Video games are becoming art objects like any other. Lately, interest in retro titles, in their original form, soared. Unsurprisingly, it is above all the iconic titles that are fetched for astronomical amounts. So, last April, a cartridge of the first Super Mario Bros. on the NES was sold for 560,000 euros. Earlier this summer, a cartridge of The Legend of Zelda cost 746,500 euros to its new owner. Shortly thereafter, it was Super Mario 64’s turn to set a new record of 1.3 million euros.
At this rate, it’s almost every month that the retro game market pushes the limits of auctions. A trend that is confirmed once again with a sale of 2 million dollars, 1.7 million euros for, again, the first Super Mario Bros.
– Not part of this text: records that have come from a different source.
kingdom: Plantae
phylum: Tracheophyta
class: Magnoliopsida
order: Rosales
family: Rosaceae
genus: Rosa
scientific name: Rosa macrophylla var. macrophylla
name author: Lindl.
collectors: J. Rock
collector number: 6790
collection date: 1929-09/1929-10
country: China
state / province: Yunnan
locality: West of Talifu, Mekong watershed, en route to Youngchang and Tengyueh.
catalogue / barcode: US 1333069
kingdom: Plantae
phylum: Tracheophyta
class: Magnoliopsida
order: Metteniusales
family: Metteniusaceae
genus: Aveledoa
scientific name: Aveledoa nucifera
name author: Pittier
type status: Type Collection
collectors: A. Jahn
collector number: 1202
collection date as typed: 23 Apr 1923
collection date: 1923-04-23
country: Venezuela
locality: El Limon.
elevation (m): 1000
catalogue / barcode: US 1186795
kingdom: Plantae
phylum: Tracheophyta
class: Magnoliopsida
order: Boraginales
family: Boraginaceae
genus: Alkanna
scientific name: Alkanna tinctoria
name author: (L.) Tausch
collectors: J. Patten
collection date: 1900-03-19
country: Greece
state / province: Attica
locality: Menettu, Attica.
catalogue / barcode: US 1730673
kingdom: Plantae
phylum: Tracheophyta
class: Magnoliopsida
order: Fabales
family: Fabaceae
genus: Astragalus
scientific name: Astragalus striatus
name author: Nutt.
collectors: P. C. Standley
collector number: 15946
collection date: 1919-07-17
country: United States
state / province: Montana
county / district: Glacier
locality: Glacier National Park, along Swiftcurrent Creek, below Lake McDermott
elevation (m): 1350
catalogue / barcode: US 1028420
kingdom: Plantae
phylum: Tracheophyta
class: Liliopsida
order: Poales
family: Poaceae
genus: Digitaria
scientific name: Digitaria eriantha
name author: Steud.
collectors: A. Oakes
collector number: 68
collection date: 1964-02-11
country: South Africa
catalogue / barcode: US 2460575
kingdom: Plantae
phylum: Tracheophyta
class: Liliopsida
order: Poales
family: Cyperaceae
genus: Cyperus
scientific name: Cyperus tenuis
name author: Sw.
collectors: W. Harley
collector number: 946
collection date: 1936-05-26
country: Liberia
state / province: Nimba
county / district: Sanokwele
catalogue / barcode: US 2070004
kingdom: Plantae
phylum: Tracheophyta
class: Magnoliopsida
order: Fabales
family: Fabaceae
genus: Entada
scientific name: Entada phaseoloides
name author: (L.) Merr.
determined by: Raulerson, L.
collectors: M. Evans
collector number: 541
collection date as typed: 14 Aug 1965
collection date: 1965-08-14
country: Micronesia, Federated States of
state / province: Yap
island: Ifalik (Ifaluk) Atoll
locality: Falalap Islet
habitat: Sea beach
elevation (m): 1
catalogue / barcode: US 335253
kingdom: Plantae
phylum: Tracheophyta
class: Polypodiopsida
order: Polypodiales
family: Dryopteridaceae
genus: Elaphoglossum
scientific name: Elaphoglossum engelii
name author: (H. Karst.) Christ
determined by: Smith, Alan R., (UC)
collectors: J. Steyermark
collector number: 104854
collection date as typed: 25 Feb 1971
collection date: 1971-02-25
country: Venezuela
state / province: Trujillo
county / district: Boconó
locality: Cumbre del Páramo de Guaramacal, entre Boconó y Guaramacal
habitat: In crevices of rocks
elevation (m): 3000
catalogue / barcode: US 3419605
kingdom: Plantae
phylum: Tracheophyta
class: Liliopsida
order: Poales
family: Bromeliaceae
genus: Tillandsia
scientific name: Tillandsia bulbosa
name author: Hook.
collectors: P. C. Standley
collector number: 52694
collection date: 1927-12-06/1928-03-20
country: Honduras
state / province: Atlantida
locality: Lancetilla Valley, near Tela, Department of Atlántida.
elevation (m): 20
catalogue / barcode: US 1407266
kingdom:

At that price, the buyer leaves with an unopened cartridge, almost in good condition. sine qua non to this type of sale. The auction took place at Rally, a website specializing in the sale of collectibles.
We don’t stop retro video game auctions anymore
Rally purchased the “only” cartridge 140,000 dollars (119,000 euros). The site then turned down an offer of $300,000 (€255,000), obviously not generous enough for its taste. It was finally a collector who wanted to remain anonymous who battled the cartridge after the most expensive sale in video game history. We only know about him that he “It invests large sums of money in the video game world”.
However, The new record probably won’t last long, according to the exponential evolution of the market, which started at the same time as the COVID-19 pandemic. Another Mario game, or another saga, may well take over in a few weeks. “I think we’re starting to see the natural progression of ‘What else? What are the things that have gained value since my childhood that I miss? ” “, said Rob Petrozzo, creator of Rally, to explain this new type of phenomenon.